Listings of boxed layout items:
#####

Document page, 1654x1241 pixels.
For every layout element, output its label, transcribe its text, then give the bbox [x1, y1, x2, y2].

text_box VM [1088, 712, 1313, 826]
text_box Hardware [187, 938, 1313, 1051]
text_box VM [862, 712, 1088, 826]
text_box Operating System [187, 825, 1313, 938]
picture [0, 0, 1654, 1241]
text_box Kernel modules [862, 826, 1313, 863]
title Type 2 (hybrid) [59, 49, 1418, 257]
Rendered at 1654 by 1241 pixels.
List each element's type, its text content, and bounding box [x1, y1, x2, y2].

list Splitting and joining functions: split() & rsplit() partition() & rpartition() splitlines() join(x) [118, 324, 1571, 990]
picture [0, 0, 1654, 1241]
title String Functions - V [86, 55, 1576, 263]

#####

▶ _GIVEN PROBLEM_: Can you print every line of the items above word for word, without changing anything?

▶ _OUTPUT BELOW_:
Document page, 1654x1241 pixels.
For every layout element, output its label, transcribe its text, then give the bbox [x1, y1, x2, y2].

text_box VM [1088, 712, 1313, 826]
text_box Hardware [187, 938, 1313, 1051]
text_box VM [862, 712, 1088, 826]
text_box Operating System [187, 825, 1313, 938]
picture [0, 0, 1654, 1241]
text_box Kernel modules [862, 826, 1313, 863]
title Type 2 (hybrid) [59, 49, 1418, 257]
Rendered at 1654 by 1241 pixels.
List each element's type, its text content, and bounding box [x1, y1, x2, y2].

list Splitting and joining functions: split() & rsplit() partition() & rpartition() splitlines() join(x) [118, 324, 1571, 990]
picture [0, 0, 1654, 1241]
title String Functions - V [86, 55, 1576, 263]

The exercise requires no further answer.